Tournament information
- Tour: Scottish LTA
- Founded: 1882; 143 years ago
- Location: Moffat, Dumfriesshire, Dumfries and Galloway, Scotland
- Surface: Grass

= South of Scotland Championships =

The South of Scotland Championships also known as the South of Scotland Lawn Tennis Championships is a men's and women's grass court tennis tournament first staged in 1882 at the Beachgrove Grounds, Moffat, Dumfriesshire, Scotland. The championships ran as part of the ILTF World Circuit until 1969. Today its part regional Tennis Scotland circuit.

==History==
South of Scotland Championships was first held in the early 1880s on the grass courts of Beechgrove Lawn Tennis Club in Moffat in Southern Scotland. No tournament was held in the years 1895-1907 due to Moffat being the host for the Scottish Lawn Tennis Championships. The championships ran as part of the international worldwide tour until 1967.

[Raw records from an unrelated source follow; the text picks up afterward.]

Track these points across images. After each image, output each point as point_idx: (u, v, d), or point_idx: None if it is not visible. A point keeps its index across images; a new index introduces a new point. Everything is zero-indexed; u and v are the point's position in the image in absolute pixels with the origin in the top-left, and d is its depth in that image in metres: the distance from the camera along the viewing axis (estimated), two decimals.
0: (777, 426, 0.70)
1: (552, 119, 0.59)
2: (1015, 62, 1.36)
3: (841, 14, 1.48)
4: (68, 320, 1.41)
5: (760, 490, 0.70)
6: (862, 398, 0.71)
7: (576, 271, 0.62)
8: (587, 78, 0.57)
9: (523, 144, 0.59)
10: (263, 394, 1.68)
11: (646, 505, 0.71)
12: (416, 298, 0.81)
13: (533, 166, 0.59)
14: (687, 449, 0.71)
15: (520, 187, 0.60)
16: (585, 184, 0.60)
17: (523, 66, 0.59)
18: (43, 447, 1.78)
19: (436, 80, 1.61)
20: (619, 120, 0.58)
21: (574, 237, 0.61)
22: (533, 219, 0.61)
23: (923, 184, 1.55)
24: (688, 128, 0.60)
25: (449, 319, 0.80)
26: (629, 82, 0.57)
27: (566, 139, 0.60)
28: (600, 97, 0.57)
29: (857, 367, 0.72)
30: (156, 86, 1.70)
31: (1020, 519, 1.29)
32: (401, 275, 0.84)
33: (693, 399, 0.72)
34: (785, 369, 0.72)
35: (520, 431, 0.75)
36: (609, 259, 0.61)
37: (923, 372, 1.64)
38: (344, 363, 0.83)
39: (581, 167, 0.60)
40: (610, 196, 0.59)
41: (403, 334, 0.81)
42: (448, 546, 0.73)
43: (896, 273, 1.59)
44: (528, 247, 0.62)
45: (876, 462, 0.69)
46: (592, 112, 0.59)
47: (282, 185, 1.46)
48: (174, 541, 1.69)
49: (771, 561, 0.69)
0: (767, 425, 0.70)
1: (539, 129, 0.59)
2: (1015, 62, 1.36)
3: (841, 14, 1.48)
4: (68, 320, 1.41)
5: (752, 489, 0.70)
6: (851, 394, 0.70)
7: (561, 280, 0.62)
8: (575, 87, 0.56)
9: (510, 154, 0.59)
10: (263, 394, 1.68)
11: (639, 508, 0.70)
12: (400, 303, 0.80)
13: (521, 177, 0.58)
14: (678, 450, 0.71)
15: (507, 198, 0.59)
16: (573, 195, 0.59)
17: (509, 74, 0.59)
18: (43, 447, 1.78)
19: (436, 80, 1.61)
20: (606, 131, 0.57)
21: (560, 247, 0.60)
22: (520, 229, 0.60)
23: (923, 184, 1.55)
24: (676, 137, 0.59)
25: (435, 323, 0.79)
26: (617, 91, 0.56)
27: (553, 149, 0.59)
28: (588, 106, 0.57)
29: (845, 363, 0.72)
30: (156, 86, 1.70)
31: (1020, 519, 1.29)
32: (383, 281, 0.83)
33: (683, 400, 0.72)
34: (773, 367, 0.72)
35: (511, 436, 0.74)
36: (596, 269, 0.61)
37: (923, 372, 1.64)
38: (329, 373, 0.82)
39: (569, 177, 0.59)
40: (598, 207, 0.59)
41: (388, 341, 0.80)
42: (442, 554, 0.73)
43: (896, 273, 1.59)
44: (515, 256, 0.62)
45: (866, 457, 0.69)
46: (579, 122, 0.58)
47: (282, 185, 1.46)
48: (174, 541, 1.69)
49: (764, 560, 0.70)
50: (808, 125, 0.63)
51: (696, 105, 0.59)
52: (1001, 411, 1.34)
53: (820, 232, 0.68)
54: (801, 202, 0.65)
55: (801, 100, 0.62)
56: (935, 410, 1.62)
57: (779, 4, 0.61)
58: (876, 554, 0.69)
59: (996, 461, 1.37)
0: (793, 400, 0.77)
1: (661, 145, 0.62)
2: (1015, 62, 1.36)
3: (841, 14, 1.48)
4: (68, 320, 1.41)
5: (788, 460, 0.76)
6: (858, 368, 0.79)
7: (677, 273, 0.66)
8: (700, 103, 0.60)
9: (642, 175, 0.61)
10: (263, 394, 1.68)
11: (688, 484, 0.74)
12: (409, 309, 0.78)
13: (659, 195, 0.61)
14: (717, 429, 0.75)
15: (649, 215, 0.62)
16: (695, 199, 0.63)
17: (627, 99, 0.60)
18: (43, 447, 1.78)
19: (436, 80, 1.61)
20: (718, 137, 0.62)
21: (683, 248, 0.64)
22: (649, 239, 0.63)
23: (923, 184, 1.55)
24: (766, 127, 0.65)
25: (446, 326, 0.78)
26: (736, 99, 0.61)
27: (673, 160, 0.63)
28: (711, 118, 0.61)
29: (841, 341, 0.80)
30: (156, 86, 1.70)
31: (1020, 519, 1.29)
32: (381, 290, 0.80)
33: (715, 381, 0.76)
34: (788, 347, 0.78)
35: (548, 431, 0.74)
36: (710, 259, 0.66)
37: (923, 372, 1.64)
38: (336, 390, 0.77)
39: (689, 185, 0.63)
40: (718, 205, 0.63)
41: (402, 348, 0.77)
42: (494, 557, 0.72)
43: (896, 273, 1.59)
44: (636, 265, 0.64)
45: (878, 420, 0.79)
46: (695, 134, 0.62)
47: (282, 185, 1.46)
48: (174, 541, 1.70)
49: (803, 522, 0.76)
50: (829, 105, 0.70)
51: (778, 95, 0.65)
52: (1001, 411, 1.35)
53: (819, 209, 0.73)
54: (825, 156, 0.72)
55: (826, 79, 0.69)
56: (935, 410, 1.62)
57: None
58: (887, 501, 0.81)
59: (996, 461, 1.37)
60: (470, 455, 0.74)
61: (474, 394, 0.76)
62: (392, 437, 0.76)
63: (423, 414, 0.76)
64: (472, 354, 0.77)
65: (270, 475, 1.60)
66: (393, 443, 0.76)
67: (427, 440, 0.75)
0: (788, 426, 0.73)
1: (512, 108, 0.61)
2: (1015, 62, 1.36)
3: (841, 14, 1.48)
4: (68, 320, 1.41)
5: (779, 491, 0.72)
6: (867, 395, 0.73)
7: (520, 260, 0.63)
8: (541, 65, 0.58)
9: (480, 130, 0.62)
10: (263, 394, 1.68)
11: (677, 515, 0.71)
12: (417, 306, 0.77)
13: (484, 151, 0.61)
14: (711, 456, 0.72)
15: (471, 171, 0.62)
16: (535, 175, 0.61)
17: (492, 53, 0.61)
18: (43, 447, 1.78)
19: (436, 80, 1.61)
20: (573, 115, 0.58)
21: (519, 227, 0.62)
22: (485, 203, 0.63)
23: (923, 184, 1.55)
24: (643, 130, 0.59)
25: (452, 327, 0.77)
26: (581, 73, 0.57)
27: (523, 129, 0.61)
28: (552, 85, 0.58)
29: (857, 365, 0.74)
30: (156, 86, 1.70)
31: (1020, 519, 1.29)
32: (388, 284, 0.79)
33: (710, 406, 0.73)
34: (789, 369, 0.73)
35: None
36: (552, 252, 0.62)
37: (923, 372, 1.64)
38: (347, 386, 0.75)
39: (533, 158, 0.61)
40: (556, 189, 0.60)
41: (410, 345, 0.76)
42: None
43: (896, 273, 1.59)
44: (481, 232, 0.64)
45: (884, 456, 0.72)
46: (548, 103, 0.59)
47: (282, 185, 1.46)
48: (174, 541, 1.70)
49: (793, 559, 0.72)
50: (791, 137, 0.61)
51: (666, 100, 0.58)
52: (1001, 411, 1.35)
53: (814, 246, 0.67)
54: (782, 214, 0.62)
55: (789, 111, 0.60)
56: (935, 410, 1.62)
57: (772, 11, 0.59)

Since no longer a part of the worldwide tennis tour a smaller South of Scotland Championships tournament is no longer held at Beechgrove Tennis Club in Moffat due to the lack of support from the club. It has been moved to the nearby Dumfries Tennis Club, who now fully support the event and are trying to grow it back up what it used to be. The modern tournament is held on hard courts.

==Venue==
The grounds at Beechgrove were laid out in 1870. The original Beechgrove Lawn Tennis Club in Moffat was one of the founding members of the Scottish Lawn Tennis Association (now Tennis Scotland) in 1895.